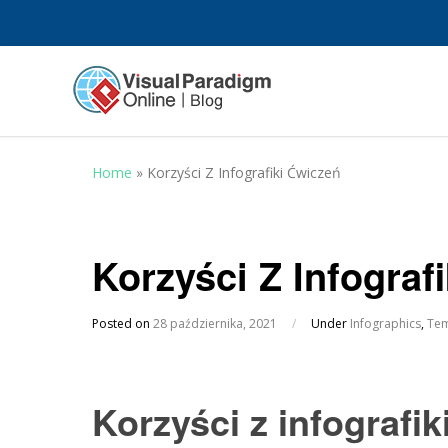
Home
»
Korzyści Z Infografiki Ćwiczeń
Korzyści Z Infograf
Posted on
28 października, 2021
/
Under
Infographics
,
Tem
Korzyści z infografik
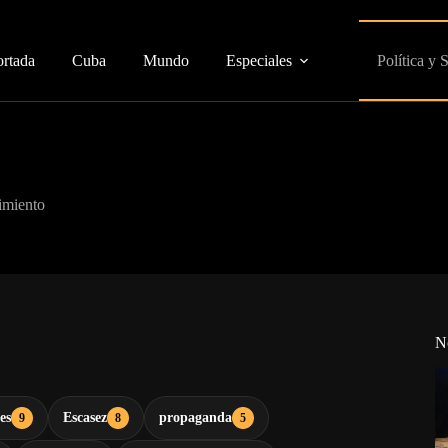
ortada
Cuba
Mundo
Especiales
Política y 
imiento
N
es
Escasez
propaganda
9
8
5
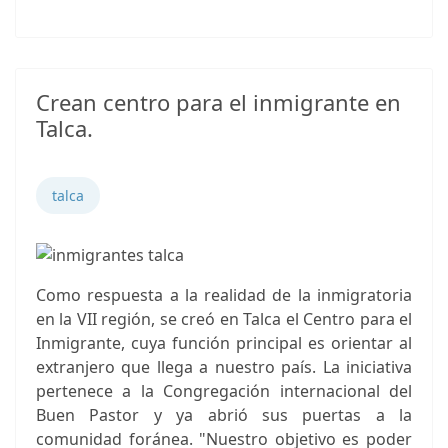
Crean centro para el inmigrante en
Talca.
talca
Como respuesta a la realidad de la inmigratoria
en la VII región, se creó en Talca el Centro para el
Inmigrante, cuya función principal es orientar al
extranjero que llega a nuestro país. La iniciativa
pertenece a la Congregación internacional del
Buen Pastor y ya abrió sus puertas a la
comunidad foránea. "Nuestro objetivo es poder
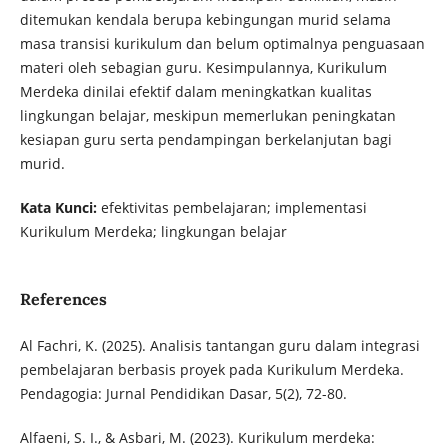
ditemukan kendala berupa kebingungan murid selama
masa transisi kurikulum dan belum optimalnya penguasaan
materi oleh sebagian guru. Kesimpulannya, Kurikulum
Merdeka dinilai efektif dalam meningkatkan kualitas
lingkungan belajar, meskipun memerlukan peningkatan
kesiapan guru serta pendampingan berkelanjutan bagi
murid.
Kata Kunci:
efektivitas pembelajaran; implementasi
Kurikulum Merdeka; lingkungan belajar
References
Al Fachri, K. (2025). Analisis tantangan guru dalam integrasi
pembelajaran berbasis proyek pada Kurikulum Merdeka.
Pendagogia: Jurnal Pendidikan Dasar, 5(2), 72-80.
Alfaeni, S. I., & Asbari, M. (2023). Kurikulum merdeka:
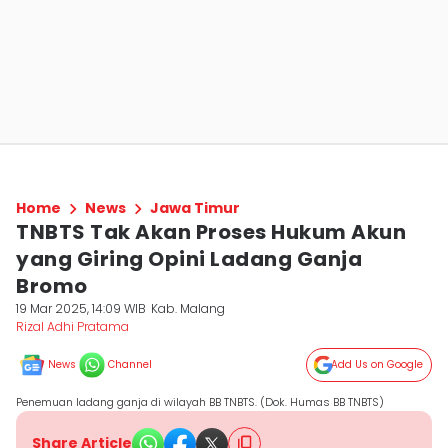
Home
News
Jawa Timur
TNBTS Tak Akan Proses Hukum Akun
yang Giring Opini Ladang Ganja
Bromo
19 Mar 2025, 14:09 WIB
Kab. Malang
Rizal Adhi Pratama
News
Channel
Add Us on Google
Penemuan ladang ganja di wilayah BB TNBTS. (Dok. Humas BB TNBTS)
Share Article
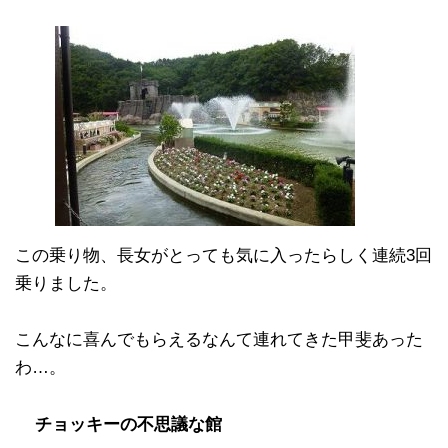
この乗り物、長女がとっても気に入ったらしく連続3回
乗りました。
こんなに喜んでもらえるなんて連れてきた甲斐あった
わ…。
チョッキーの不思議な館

——————————

_Directions_
Copy the listing exactly. Any image in it stays out of the copy.

_Result of this task_
Home
»
Korzyści Z Infografiki Ćwiczeń
Korzyści Z Infograf
Posted on
28 października, 2021
/
Under
Infographics
,
Tem
Korzyści z infografik
ortada
Cuba
Mundo
Especiales
Política y 
imiento
N
es
Escasez
propaganda
9
8
5
Crean centro para el inmigrante en
Talca.
talca
Como respuesta a la realidad de la inmigratoria
en la VII región, se creó en Talca el Centro para el
Inmigrante, cuya función principal es orientar al
extranjero que llega a nuestro país. La iniciativa
pertenece a la Congregación internacional del
Buen Pastor y ya abrió sus puertas a la
comunidad foránea. "Nuestro objetivo es poder
ditemukan kendala berupa kebingungan murid selama
masa transisi kurikulum dan belum optimalnya penguasaan
materi oleh sebagian guru. Kesimpulannya, Kurikulum
Merdeka dinilai efektif dalam meningkatkan kualitas
lingkungan belajar, meskipun memerlukan peningkatan
kesiapan guru serta pendampingan berkelanjutan bagi
murid.
Kata Kunci:
efektivitas pembelajaran; implementasi
Kurikulum Merdeka; lingkungan belajar
References
Al Fachri, K. (2025). Analisis tantangan guru dalam integrasi
pembelajaran berbasis proyek pada Kurikulum Merdeka.
Pendagogia: Jurnal Pendidikan Dasar, 5(2), 72-80.
Alfaeni, S. I., & Asbari, M. (2023). Kurikulum merdeka:
Home
News
Jawa Timur
TNBTS Tak Akan Proses Hukum Akun
yang Giring Opini Ladang Ganja
Bromo
19 Mar 2025, 14:09 WIB
Kab. Malang
Rizal Adhi Pratama
News
Channel
Add Us on Google
Penemuan ladang ganja di wilayah BB TNBTS. (Dok. Humas BB TNBTS)
Share Article
この乗り物、長女がとっても気に入ったらしく連続3回
乗りました。
こんなに喜んでもらえるなんて連れてきた甲斐あった
わ…。
チョッキーの不思議な館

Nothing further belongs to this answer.